• PROBLEM
Your response should contain every record below, copied exactly.

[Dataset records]
BEGIN
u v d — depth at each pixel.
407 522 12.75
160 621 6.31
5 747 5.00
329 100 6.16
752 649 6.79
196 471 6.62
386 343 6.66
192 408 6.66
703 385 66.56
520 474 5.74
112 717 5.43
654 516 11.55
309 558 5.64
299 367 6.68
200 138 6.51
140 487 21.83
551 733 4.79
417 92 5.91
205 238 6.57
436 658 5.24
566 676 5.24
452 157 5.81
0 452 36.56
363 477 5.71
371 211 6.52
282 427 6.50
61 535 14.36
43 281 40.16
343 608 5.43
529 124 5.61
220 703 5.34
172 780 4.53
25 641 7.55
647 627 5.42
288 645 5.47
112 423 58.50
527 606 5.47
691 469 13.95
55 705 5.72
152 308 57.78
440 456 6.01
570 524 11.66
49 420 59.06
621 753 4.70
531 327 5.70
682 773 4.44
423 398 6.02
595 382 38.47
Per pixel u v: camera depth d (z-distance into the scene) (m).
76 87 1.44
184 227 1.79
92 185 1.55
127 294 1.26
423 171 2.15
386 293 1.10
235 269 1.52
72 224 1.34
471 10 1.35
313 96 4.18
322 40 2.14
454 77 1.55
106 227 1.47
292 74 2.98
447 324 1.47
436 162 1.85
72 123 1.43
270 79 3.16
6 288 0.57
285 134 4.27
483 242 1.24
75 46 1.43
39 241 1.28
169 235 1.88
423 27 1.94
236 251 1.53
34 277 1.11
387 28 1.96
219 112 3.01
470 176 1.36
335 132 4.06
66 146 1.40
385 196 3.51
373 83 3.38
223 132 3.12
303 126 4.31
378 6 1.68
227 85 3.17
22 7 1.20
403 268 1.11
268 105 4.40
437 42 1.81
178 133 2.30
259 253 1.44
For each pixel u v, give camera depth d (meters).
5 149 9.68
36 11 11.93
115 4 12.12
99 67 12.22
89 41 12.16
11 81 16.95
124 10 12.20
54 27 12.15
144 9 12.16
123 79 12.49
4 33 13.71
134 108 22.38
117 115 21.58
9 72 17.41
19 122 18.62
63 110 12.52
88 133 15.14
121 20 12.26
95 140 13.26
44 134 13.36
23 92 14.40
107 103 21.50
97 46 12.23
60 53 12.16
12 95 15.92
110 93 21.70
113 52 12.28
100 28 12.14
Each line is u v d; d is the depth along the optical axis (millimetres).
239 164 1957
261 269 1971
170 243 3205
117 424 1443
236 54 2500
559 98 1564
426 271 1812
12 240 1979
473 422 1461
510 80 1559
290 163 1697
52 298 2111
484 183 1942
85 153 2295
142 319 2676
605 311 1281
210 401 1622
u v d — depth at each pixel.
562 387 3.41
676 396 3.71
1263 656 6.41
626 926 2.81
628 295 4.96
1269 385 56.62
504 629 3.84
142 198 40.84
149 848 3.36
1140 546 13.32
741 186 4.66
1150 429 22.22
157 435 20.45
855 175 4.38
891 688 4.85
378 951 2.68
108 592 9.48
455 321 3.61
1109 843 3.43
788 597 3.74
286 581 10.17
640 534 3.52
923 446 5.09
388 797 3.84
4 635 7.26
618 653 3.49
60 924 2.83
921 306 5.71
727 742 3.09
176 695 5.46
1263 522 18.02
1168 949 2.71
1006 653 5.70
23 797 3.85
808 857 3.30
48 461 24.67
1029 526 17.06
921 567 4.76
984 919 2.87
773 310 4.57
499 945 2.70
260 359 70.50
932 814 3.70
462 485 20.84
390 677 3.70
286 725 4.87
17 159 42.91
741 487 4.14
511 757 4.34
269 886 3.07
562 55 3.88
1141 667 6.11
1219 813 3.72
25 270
END
• TASK ANSWER
u v d — depth at each pixel.
407 522 12.75
160 621 6.31
5 747 5.00
329 100 6.16
752 649 6.79
196 471 6.62
386 343 6.66
192 408 6.66
703 385 66.56
520 474 5.74
112 717 5.43
654 516 11.55
309 558 5.64
299 367 6.68
200 138 6.51
140 487 21.83
551 733 4.79
417 92 5.91
205 238 6.57
436 658 5.24
566 676 5.24
452 157 5.81
0 452 36.56
363 477 5.71
371 211 6.52
282 427 6.50
61 535 14.36
43 281 40.16
343 608 5.43
529 124 5.61
220 703 5.34
172 780 4.53
25 641 7.55
647 627 5.42
288 645 5.47
112 423 58.50
527 606 5.47
691 469 13.95
55 705 5.72
152 308 57.78
440 456 6.01
570 524 11.66
49 420 59.06
621 753 4.70
531 327 5.70
682 773 4.44
423 398 6.02
595 382 38.47
Per pixel u v: camera depth d (z-distance into the scene) (m).
76 87 1.44
184 227 1.79
92 185 1.55
127 294 1.26
423 171 2.15
386 293 1.10
235 269 1.52
72 224 1.34
471 10 1.35
313 96 4.18
322 40 2.14
454 77 1.55
106 227 1.47
292 74 2.98
447 324 1.47
436 162 1.85
72 123 1.43
270 79 3.16
6 288 0.57
285 134 4.27
483 242 1.24
75 46 1.43
39 241 1.28
169 235 1.88
423 27 1.94
236 251 1.53
34 277 1.11
387 28 1.96
219 112 3.01
470 176 1.36
335 132 4.06
66 146 1.40
385 196 3.51
373 83 3.38
223 132 3.12
303 126 4.31
378 6 1.68
227 85 3.17
22 7 1.20
403 268 1.11
268 105 4.40
437 42 1.81
178 133 2.30
259 253 1.44
For each pixel u v, give camera depth d (meters).
5 149 9.68
36 11 11.93
115 4 12.12
99 67 12.22
89 41 12.16
11 81 16.95
124 10 12.20
54 27 12.15
144 9 12.16
123 79 12.49
4 33 13.71
134 108 22.38
117 115 21.58
9 72 17.41
19 122 18.62
63 110 12.52
88 133 15.14
121 20 12.26
95 140 13.26
44 134 13.36
23 92 14.40
107 103 21.50
97 46 12.23
60 53 12.16
12 95 15.92
110 93 21.70
113 52 12.28
100 28 12.14
Each line is u v d; d is the depth along the optical axis (millimetres).
239 164 1957
261 269 1971
170 243 3205
117 424 1443
236 54 2500
559 98 1564
426 271 1812
12 240 1979
473 422 1461
510 80 1559
290 163 1697
52 298 2111
484 183 1942
85 153 2295
142 319 2676
605 311 1281
210 401 1622
u v d — depth at each pixel.
562 387 3.41
676 396 3.71
1263 656 6.41
626 926 2.81
628 295 4.96
1269 385 56.62
504 629 3.84
142 198 40.84
149 848 3.36
1140 546 13.32
741 186 4.66
1150 429 22.22
157 435 20.45
855 175 4.38
891 688 4.85
378 951 2.68
108 592 9.48
455 321 3.61
1109 843 3.43
788 597 3.74
286 581 10.17
640 534 3.52
923 446 5.09
388 797 3.84
4 635 7.26
618 653 3.49
60 924 2.83
921 306 5.71
727 742 3.09
176 695 5.46
1263 522 18.02
1168 949 2.71
1006 653 5.70
23 797 3.85
808 857 3.30
48 461 24.67
1029 526 17.06
921 567 4.76
984 919 2.87
773 310 4.57
499 945 2.70
260 359 70.50
932 814 3.70
462 485 20.84
390 677 3.70
286 725 4.87
17 159 42.91
741 487 4.14
511 757 4.34
269 886 3.07
562 55 3.88
1141 667 6.11
1219 813 3.72
25 270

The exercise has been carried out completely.